La présence de marges chirurgicales positives sur la pièce de cystectomie totale est rare mais souvent corrélée à une issue fatale Abstract 39). Cependant, alors que la plupart de ces patients récidivent rapidement, un certain nombre ont un contrôle carcinologique à long terme. Une étude multicentrique a identifié des facteurs pronostiques de survie chez ces patients en insistant sur l’impact de la localisation et de la multifocalité des marges sur la survie.
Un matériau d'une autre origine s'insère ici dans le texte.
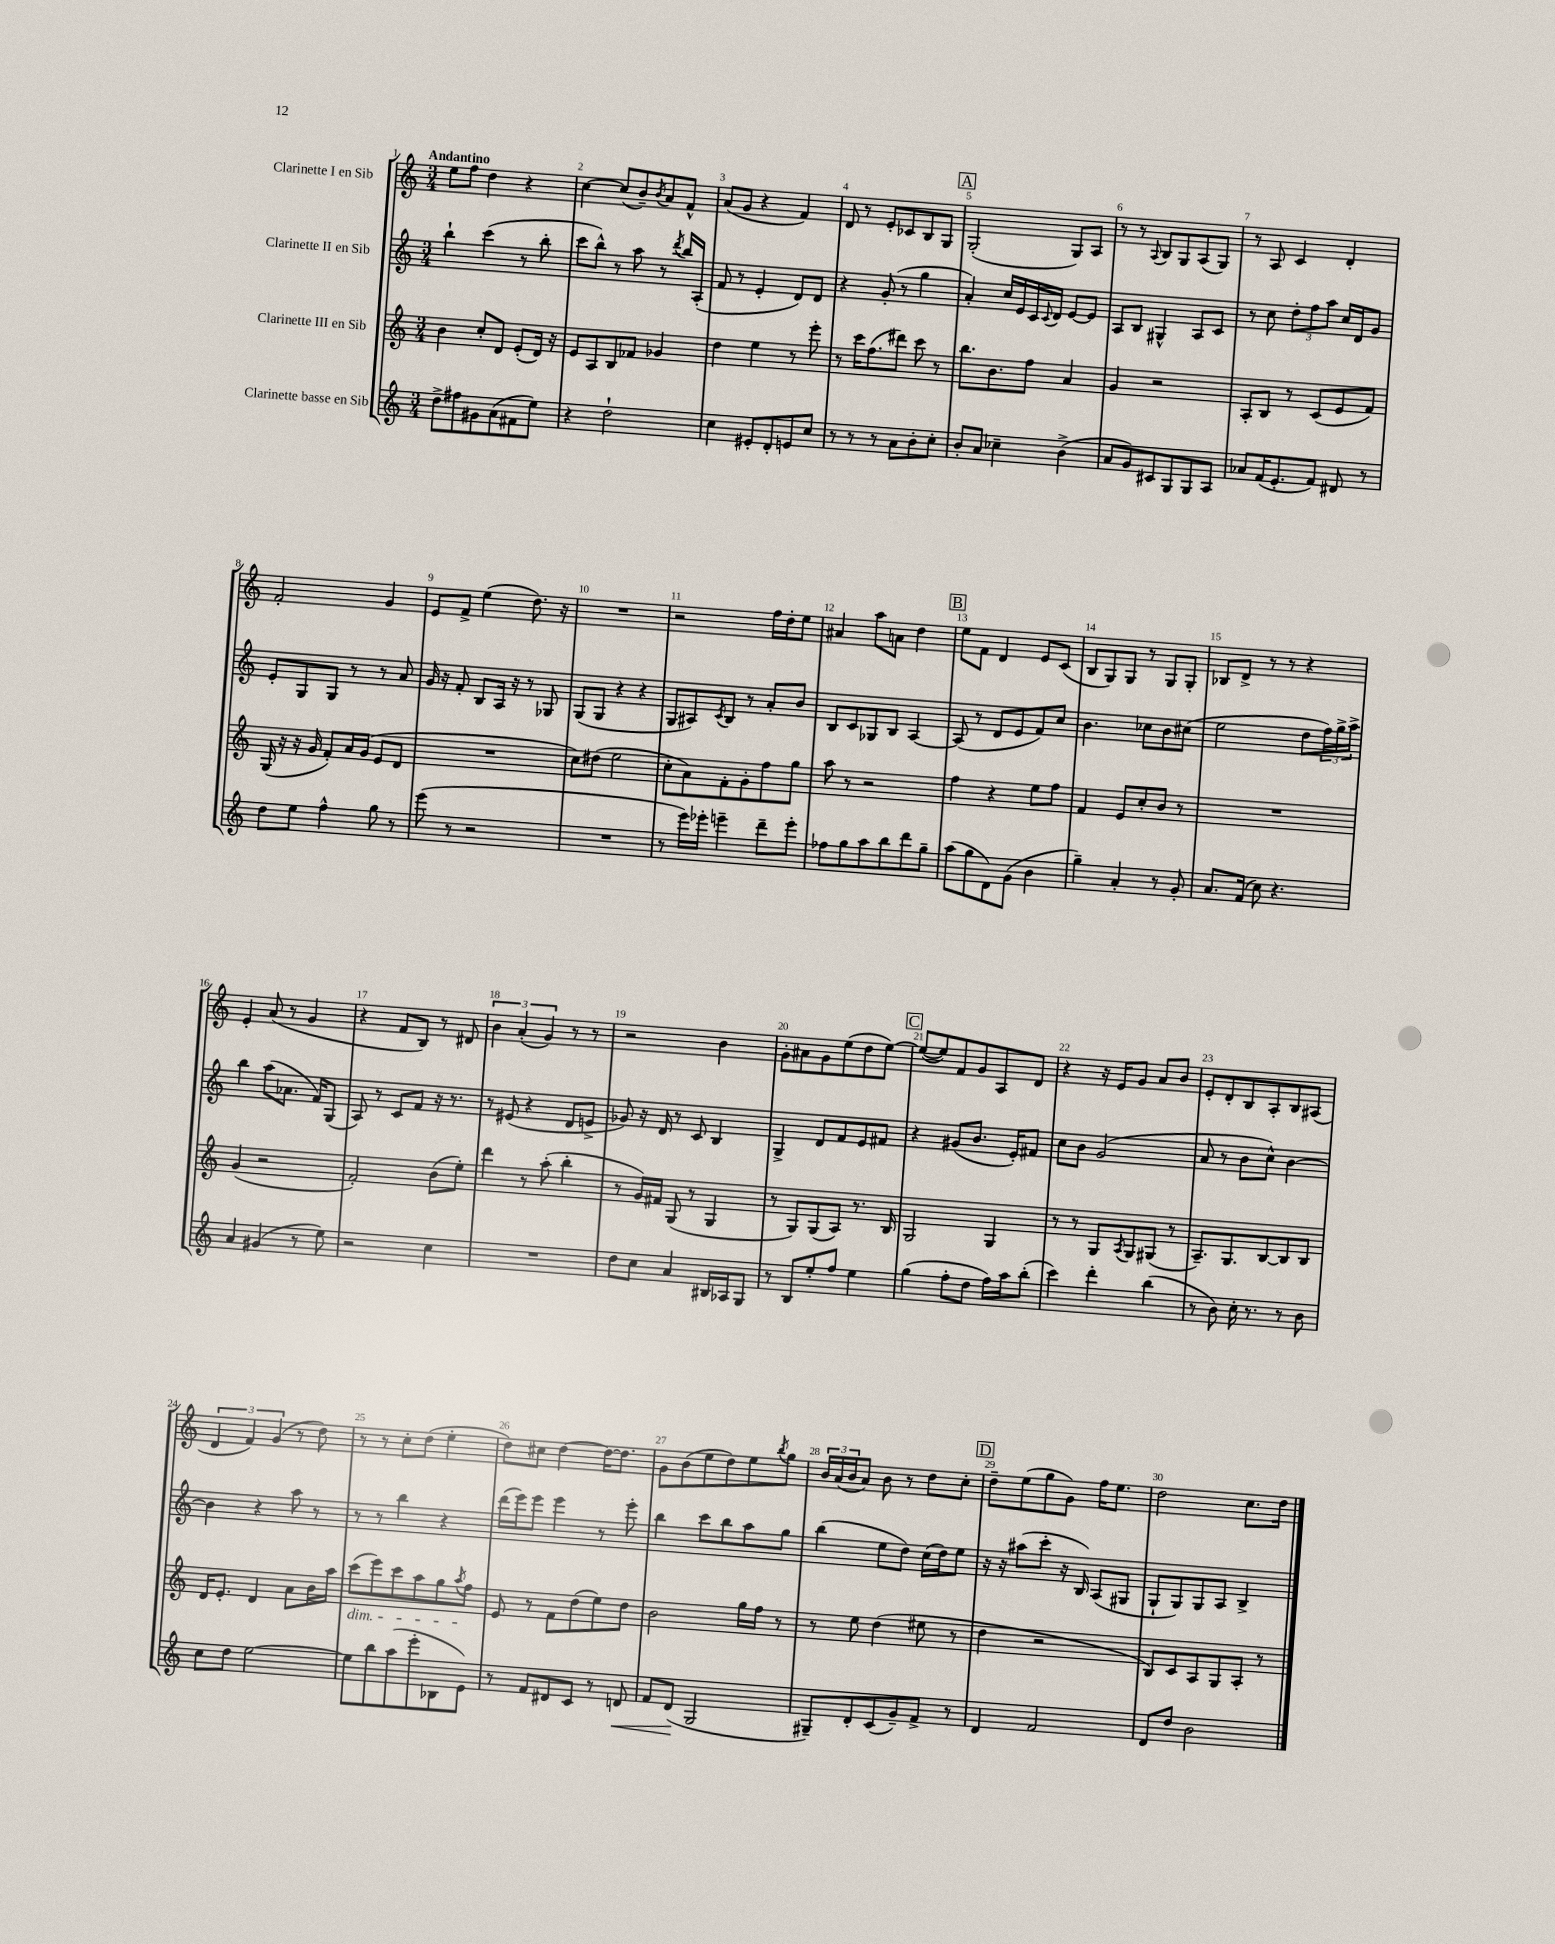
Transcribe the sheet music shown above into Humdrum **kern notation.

**kern	**kern	**kern	**kern
*staff4	*staff3	*staff2	*staff1
*clefG2	*clefG2	*clefG2	*clefG2
*k[]	*k[]	*k[]	*k[]
*M3/4	*M3/4	*M3/4	*M3/4
8dd^	4b	4bb`	8ee
8ff#	.	.	8ff
8g#	8cc'	(4ccc	4dd
(8a	8d	.	.
8f#	(8e'	8r	4r
8ee)	16d)	8bb'	.
.	16r	.	.
=	=	=	=
4r	8e	8ccc	[4cc
.	8A	8bb^^)	.
2dd`	8B	8r	(8cc]
.	8f-	8aa	8b~)
.	.	.	8qb
.	4g-	8r	8a
.	.	8qddd	.
.	.	16bb	8f^^
.	.	(16A'	.
=	=	=	=
4cc	4dd	8f	(8a
.	.	8r	8g
8e#'	4ee	4e'	4r
8d'	.	.	.
8e	8r	8d)	4f)
8cc	8eee'	8d	.
=	=	=	=
8r	8r	4r	8d
8r	16ccc	.	8r
.	(8.ff	.	.
8r	.	(8g'	8e'
8a	8ddd#)	8r	8c-
8b'	8ccc	4gg	8B
8cc'	8r	.	8G
=	=	=	=
8b'	8.bb	4a')	(2G'
8a	.	.	.
.	8.b	.	.
4cc-~	.	16cc	.
.	.	16e	.
.	8ff	16c	.
.	.	8qqc	.
.	.	16d	.
(4b^	4a	[8e	8G)
.	.	8e]	8A
=	=	=	=
8a	4g	8A	8r
8g)	.	8B	8r
.	.	.	8qqA
8c#	2r	4G#^^	8B
8G	.	.	8G
8G	.	8A	(8A
8A	.	8c	8G)
=	=	=	=
8a-	8A'	8r	8r
(16f	8B	8cc	8A
8.e'	.	.	.
.	8r	12dd'	4c
.	.	12ff	.
8f)	(8c	.	.
.	.	12aa	.
8d#	8e	16cc	4d'
.	.	16d	.
8r	8f)	8g	.
=	=	=	=
8dd	(16G	8e'	2f'
.	16r	.	.
8ee	16r	8G	.
.	16g	.	.
4ff^^	8f')	8G	.
.	16a	8r	.
.	(16g	.	.
8gg	8e	8r	4g
8r	8d	8a	.
=	=	=	=
(8eee	2.r	16g	8e
.	.	16r	.
8r	.	8f'	8f^
2r	.	8B	(4ee
.	.	16A	.
.	.	16r	.
.	.	8r	8.dd)
.	.	8G-	.
.	.	.	16r
=	=	=	=
2.r	8cc)	(8G	2.r
.	(8dd#	8G	.
.	2ee	4r	.
.	.	4r	.
=	=	=	=
8r	8cc'	8G	2r
16eee)	8a)	8A#)	.
16eee-'	.	.	.
.	.	8qc	.
4eee~	8f'	8B	.
.	8g'	8r	.
8ddd~	8ff	8a'	16ff
.	.	.	16dd'
8eee'	8gg	8b	8ee
=	=	=	=
8ff-	8aa	8B	4a#
8gg	8r	8c	.
8aa	2r	8G-	8aa
8bb	.	8B	8a
8ddd	.	[4A	4dd
8gg~	.	.	.
=	=	=	=
(8aa	4ff	(8A]	8ee
8gg	.	8r	8f
8d)	4r	8d	4d
(8g	.	8e	.
4b	8ee	8f)	8e
.	8ff	8cc	(8c
=	=	=	=
4gg~)	4f	4.b	8B
.	.	.	8G)
4a'	8e	.	8G
.	8cc'	8cc-	8r
8r	8b	8b	8G
8g'	8r	(8cc#	8G'
=	=	=	=
8.a	2.r	2ee	8B-
.	.	.	8d^
(16f	.	.	.
8cc)	.	.	8r
4.r	.	.	8r
.	.	8dd	4r
.	.	24ff)	.
.	.	24gg^	.
.	.	24aa^	.
=	=	=	=
4a	(4g	4bb	4e'
(4g#	2r	(8aa	(8a
.	.	8.a-	8r
8r	.	.	4g
.	.	16f)	.
8ee)	.	(8G	.
=	=	=	=
2r	2f')	8A)	4r
.	.	8r	.
.	.	8c	8f
.	.	8f	8B)
4cc	(8b	16r	8r
.	.	8.r	.
.	8ee')	.	8d#
=	=	=	=
2.r	4ddd	8r	6b
.	.	(8e#	.
.	.	.	(6a'
.	8r	4r	.
.	.	.	6g)
.	(8aa'	.	.
.	4bb'	8d	8r
.	.	8e^	8r
=	=	=	=
8dd	8r	8g-)	2r
8cc	16g)	16r	.
.	16f#	16d	.
4a	(8G	8r	.
.	8r	8c	.
16B#	4G	4B	4b
16A-	.	.	.
8G	.	.	.
=	=	=	=
8r	8r	4G^	8g'
8B	8G)	.	8a#
8ee'	(8G	8d	8g
8ff	8A)	8f	(8ee
4ee	8.r	8e	8dd
.	.	8f#	[8ee)
.	16B	.	.
=	=	=	=
(4gg	2G	4r	(8ee_
.	.	.	8ee])
8ff'	.	(8g#	8f
8dd	.	8.b	8g
16ff)	4G	.	8A
16aa	.	16e')	.
(8bb'	.	8f#	8d
=	=	=	=
4ccc)	8r	8cc	4r
.	8r	8b	.
4ddd'	8G	(2g	16r
.	.	.	16e
.	8qA	.	.
.	8G	.	8g
(4bb	(8G#	.	8a
.	8r	.	8b
=	=	=	=
8r	8.A~)	8a	8e'
8b)	.	8r	8d'
.	8.G	.	.
16cc'	.	8b	8B
8.r	.	.	.
.	[8B	8cc^^)	8A'
8r	8B]	[4b	8B
8b	8B	.	(8A#
=	=	=	=
8cc	16d	4b]	6d
.	8.e'	.	.
8dd	.	.	.
.	.	.	6f)
[2ee	4d	4r	.
.	.	.	(6g
.	8a	8aa	8r
.	16b	8r	8dd)
.	16aa	.	.
=	=	=	=
8ee]	(8ccc	8r	8r
8bb	8eee)	8r	8r
(8aa	8ccc	4bb	8cc'
8eee'	8aa	.	(8dd
8B-	8gg	4r	4ee'
.	8qaa	.	.
8e)	8ff	.	.
=	=	=	=
8r	8e	(16ddd	8dd)
.	.	16eee)	.
8f	8r	8eee	8cc#
8d#	8f	4eee	[4dd
8c	(8dd	.	.
8r	8ee)	8r	16dd_
.	.	.	8.dd]
8d	8dd	8eee'	.
=	=	=	=
8f	2b	4bb	8g
(8d	.	.	(8b
2G	.	8ccc	8ee
.	.	8bb	8dd)
.	16gg	8aa	8ee
.	16ff	.	.
.	.	.	8qbb
.	8r	8gg	8gg
=	=	=	=
8G#~)	8r	(4bb	24b
.	.	.	(24a
.	.	.	24b
8d'	8ee	.	8a)
(8c	(4dd	8ee	8b
8g~)	.	8dd)	8r
8f^	8ee#	(16cc	8dd
.	.	16dd)	.
8r	8r	8ee	8cc'
=	=	=	=
4d	4dd	16r	8dd~
.	.	16r	.
.	.	(8aa#	(8ee
2f	2r	8ccc'	8gg
.	.	16r	8g)
.	.	16B)	.
.	.	(8A	16ff
.	.	.	8.ee
.	.	8G#	.
=	=	=	=
8d	8B)	8G`	2dd
8dd	8c	8G)	.
2b	8A	8G	.
.	8G	8A	.
.	8A'	4B^	8.cc
.	8r	.	.
.	.	.	16dd
==	==	==	==
*-	*-	*-	*-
Parmi 4335 patients traités par CT, 231 patients (5 %) avaient des marges chirurgicales positives sur la pièce de cystectomie. La survie sans récidive était à deux et cinq ans de 26 %±3 % et 21 %±3 %, respectivement. La survie spécifique était à deux et cinq ans de 33 %±3 % et 25 %±4 %, respectivement. Le stade tumoral pT (p=0,015), la présence d’embols tumoraux (p=0,006) et l’envahissement ganglionnaire (p=0,006) étaient des facteurs pronostiques indépendants de mortalité spécifique. La localisation et la multifocalité des marges chirurgicales n’avaient pas d’impact sur la survie.
Le but de cette étude était d’évaluer la fréquence précise, les caractéristiques anatomopathologiques et l’impact sur la survie des cancers de prostate de découverte fortuite sur pièce de cystoprostatectomie (Abstract 44). Il s’agit d’une étude rétrospective multicentrique française réalisée dans dix centres à partir de 2462 pièces de cystoprostatectomies (CPT). Parmi les 2462 pièces de CPT, 475 cas de cancers de prostate ont été recensés (19,3 %). L’âge médian des patients étaient de 70,0ans. La répartition des stades concernant les cancers de prostate était : pT2=87,4 %, pT3a=7,4 %, pT3b=2,1 % et pT4=2,1 %. Quatre patients (0,8 %) avaient une atteinte ganglionnaire d’origine prostatique (N1). Le score de Gleason était : inférieur à 6 dans 14,7 %, égal à 6 dans 57,7 %, égal à 7 (3+4) dans 17,1 % ou 7 (4+3) dans 4,6 %, et supérieur à 7 dans 5,3 % des cas. Pour 26 patients (5,5 %), les marges chirurgicales étaient positives au niveau prostatique. Au terme d’un suivi moyen de 29,9 (1–375) mois, 140 patients ont eu une récidive de leur tumeur vésicale et seuls quatre patients ont eu une récidive biologique de leur cancer de prostate (définie par une élévation du PSA postopératoire supérieure à 0,2ng/mL), après un délai moyen de 7,6 mois. Les survies sans récidive et globale chez les patients ayant un cancer de prostate de découverte fortuite sur pièce de CPT ne différaient pas significativement par rapport aux patients n’ayant pas de cancer de prostate. Les cancers de prostate de découverte fortuite sur pièce de CPT ont une prévalence estimée à près de 20 %, avec un stade localement avancé dans 11,6 %. Néanmoins, il n’y a pas d’impact significatif sur le pronostic, celui-ci étant surtout dépendant de l’atteinte vésicale.